Extracted data
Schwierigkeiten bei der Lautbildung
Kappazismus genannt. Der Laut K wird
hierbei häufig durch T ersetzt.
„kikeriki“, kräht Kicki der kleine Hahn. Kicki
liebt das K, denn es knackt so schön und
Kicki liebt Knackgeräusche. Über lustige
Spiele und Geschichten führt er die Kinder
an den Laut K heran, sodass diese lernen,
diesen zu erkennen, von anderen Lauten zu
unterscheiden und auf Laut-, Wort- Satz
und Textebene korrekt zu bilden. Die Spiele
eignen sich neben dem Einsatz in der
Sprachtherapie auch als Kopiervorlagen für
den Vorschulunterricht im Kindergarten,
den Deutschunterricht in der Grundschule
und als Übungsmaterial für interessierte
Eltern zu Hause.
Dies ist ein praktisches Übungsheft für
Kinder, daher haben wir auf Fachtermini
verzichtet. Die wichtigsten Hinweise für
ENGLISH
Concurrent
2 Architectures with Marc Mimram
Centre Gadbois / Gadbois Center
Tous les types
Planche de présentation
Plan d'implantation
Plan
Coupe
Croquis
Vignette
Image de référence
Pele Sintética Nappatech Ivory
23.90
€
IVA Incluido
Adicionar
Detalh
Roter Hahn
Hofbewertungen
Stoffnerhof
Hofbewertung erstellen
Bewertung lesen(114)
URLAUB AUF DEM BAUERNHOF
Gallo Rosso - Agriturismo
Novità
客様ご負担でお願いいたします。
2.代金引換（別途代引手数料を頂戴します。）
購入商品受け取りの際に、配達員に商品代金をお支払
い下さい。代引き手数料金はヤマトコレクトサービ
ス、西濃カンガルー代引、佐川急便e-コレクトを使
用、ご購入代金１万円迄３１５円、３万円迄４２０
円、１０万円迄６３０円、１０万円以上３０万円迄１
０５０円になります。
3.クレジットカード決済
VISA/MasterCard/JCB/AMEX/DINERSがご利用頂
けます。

What to produce
Search the data above for the string "Kicki" and copy each line that has it.

Written answer
„kikeriki“, kräht Kicki der kleine Hahn. Kicki
Kicki liebt Knackgeräusche. Über lustige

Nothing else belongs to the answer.